Cumhurbaşkanı Erdoğan, paralel yapının TÜBİTAK içerisinde sinsi bir ur gibi büyüdüğünü belirterek, “Bunların yaptıkları vatana ve bilim camiasına yönelik ihanettir, ahlaksızlıktır” dedi.

Güncelleme Tarihi:

AKİT / ANKARA - Cumhurbaşkanı Recep Tayyip Erdoğan, “Türkiye paralel yapı ile olan mücadelesini kazanmıştır. Bu özgürlük mücadelesiydi, önemli bir engeldi” dedi. Erdoğan, Cumhurbaşkanlığı Sarayı’nda düzenlenen TÜBİTAK 2014 Yılı Bilim, Özel ve Teşvik Ödülleri töreninde yaptığı konuşmada, paralel yapıyla olan mücadelede Türkiye’nin büyük bir engeli aştığının altını çizerek, “Türkiye, paralel yapıyla olan mücadelesini kazanmıştır, Allah’ın izniyle kazanmaya devam ediyor. Bu bir özgürlük mücadelesiydi ve önümüzde önemli bir engeldi, şimdi bu açığa çıktı. Bu engelin aşılmasıyla siyasetin, ekonominin, dış politika ve toplumsal hayatın yanında eğitimin ve bilimin önü daha da açılmıştır, açılmaya devam edecektir” dedi.

SİNSİCE TÜBİTAK’I SARDILAR

Paralel yapının TÜBİTAK içinde birçok hain plan yaptığını hatırlatan Cumhurbaşkanı Erdoğan, “Bir gizli yapı sinsice TÜBİTAK’ın içinde büyüdü, adeta bir ur gibi gizlice bünyeyi sardı, bünyeye hakim oldu ve başka gayelere hizmet etmeye başladı. Bilim üretmesini, bilimi teşvik etmesini beklediğimiz TÜBİTAK, kendi ülkesinin cumhurbaşkanını, başbakanını, Genelkurmay Başkanını, bakanlarını dinlemek gibi uluslararası istihbarat servislerine hizmet vermek gibi haince bir planın ne yazık ki zemini oldu” dedi.

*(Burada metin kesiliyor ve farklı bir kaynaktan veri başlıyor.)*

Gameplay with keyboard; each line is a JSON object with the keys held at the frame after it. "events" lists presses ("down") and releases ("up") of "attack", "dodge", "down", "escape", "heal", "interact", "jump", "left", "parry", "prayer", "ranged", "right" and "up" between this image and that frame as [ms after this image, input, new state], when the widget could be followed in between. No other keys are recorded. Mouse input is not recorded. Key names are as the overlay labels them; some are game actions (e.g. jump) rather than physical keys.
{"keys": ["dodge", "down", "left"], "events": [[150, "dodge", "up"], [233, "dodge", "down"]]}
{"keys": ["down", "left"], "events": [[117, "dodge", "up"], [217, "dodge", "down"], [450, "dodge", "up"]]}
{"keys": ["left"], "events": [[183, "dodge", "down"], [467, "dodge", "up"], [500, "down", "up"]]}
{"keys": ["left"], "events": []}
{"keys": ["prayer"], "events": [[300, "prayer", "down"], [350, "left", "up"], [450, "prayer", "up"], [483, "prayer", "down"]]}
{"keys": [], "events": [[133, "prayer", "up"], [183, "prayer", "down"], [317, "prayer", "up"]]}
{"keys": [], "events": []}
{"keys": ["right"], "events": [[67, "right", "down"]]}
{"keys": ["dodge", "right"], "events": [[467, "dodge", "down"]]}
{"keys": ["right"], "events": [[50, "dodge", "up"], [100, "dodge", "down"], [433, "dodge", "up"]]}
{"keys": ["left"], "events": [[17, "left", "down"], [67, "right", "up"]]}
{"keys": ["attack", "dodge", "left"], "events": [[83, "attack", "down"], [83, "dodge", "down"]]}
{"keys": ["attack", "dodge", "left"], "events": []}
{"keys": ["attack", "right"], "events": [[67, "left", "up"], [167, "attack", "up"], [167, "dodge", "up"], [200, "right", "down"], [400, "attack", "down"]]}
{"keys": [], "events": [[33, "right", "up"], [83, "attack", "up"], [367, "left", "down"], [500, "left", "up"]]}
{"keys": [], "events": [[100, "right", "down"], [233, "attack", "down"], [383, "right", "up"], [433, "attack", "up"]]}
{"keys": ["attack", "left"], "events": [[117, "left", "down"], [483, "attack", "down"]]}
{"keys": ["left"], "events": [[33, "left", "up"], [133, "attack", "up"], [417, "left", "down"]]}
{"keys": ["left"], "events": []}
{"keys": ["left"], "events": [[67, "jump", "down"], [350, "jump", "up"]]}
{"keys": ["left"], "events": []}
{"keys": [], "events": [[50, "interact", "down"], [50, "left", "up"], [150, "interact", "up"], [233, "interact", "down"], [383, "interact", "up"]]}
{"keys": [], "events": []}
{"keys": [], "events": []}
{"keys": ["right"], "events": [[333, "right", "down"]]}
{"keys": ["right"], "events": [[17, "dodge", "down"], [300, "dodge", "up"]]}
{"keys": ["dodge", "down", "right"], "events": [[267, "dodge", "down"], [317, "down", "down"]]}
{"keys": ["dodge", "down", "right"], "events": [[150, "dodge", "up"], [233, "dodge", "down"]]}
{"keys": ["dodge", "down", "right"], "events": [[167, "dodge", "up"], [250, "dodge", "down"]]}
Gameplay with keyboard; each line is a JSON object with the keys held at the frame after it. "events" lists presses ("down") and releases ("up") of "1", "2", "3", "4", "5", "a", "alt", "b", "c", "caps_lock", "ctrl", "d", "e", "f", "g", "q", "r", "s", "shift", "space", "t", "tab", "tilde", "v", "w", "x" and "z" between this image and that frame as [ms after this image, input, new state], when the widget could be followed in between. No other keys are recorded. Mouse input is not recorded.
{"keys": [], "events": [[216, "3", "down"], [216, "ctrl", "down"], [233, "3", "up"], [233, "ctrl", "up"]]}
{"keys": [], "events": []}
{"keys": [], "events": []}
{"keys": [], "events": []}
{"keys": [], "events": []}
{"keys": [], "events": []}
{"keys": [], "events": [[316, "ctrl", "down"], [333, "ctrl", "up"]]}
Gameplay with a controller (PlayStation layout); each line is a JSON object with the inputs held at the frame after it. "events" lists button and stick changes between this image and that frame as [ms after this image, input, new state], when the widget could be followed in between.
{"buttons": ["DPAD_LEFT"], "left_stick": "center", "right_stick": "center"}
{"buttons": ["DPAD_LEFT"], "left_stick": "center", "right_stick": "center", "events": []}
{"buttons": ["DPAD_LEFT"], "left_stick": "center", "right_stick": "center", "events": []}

BUNLARDA SADECE İHANET DEĞİL AHLÂKSIZLIK DA VAR

Paralel yapının kriptolu telefonları bile ahlaksızca dinlediğini belirten Erdoğan, “ (Kriptolu telefon ürettik) diyorlar. Bunu devletin üst düzey yöneticilerine veriyorlar ve sonra ellerindeki şifrelerle bu telefonları dinleyip, bir yerlere servis ediyorlar. Burada sadece ihanet yok, burada aynı zamanda çok ciddi bir ahlâksızlık da var. Ayrıca burada sadece kendi vatanına ihanet, kendi milletine ahlâksızlık değil bilime ihanet, tüm bilim camiasına yönelik ahlâksızlık da var” ifadelerini kullandı.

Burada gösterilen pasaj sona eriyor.